Of course, government officials blame both extremist ‘right’ and left’ groups for the hijacking the protests and creating the chaos, but protestors aren’t buying it.
Many people state that the people are joining the protest not because of politics, but because the government is bleeding them dry.
At least 553 people have been wounded, 17 of them serious, and two people have died. Since the violence began, more than 95 police have been hurt, “including an attempt to storm the Elysee Palace last weekend.”
Protestors promised to bring Paris to a halt today, and 3,000 police were out on the streets.
“By 11am, clouds of tear gas covered the Champs Elysee and especially the area close to the place de la Concorde.
“Running battles were taking place between mobile squads of CRS police, and the demonstrators, as objects were thrown between the two.

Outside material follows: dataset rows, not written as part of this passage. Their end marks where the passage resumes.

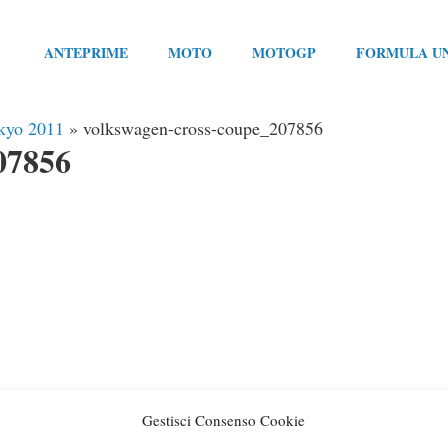
ANTEPRIME
MOTO
MOTOGP
FORMULA U
okyo 2011
»
volkswagen-cross-coupe_207856
07856
Gestisci Consenso Cookie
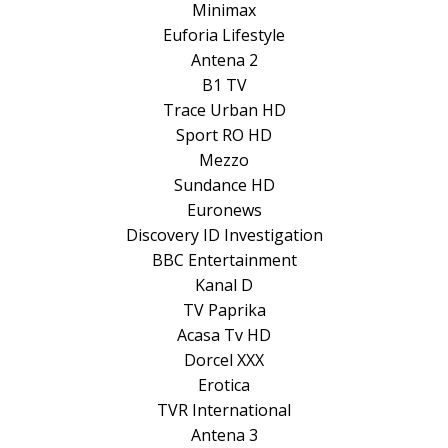
Minimax
Euforia Lifestyle
Antena 2
B1 TV
Trace Urban HD
Sport RO HD
Mezzo
Sundance HD
Euronews
Discovery ID Investigation
BBC Entertainment
Kanal D
TV Paprika
Acasa Tv HD
Dorcel XXX
Erotica
TVR International
Antena 3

“The Champ de Mars – the field next to the Eiffel Tower – had been set aside by the Paris authorities for the demonstration, but it was ignored by the protestors.”
“We’re not here to do what officials tell us,’ said Max Lefevre, a 22-year-old student, adding, “We’re here to oppose a government that is completely out of touch with the lives of ordinary people. This is a people’s revolt.”
Macron refuses to bow to the will of the people and has insisted that fuel prices must increase in compliance with the Paris Climate Change agreement.
He said there would be “no possibility of backing down regardless of the demonstrations.
Transport Minister Elisabeth Borne reported that diesel tax has increased by seven cents, and there is no plan to stop the rise.
It seems to many people that this revolt resembles the first time the people of France decided to throw off the outrageous burden placed on them by the ruling class.
For now, the chaos shows no sign of relenting.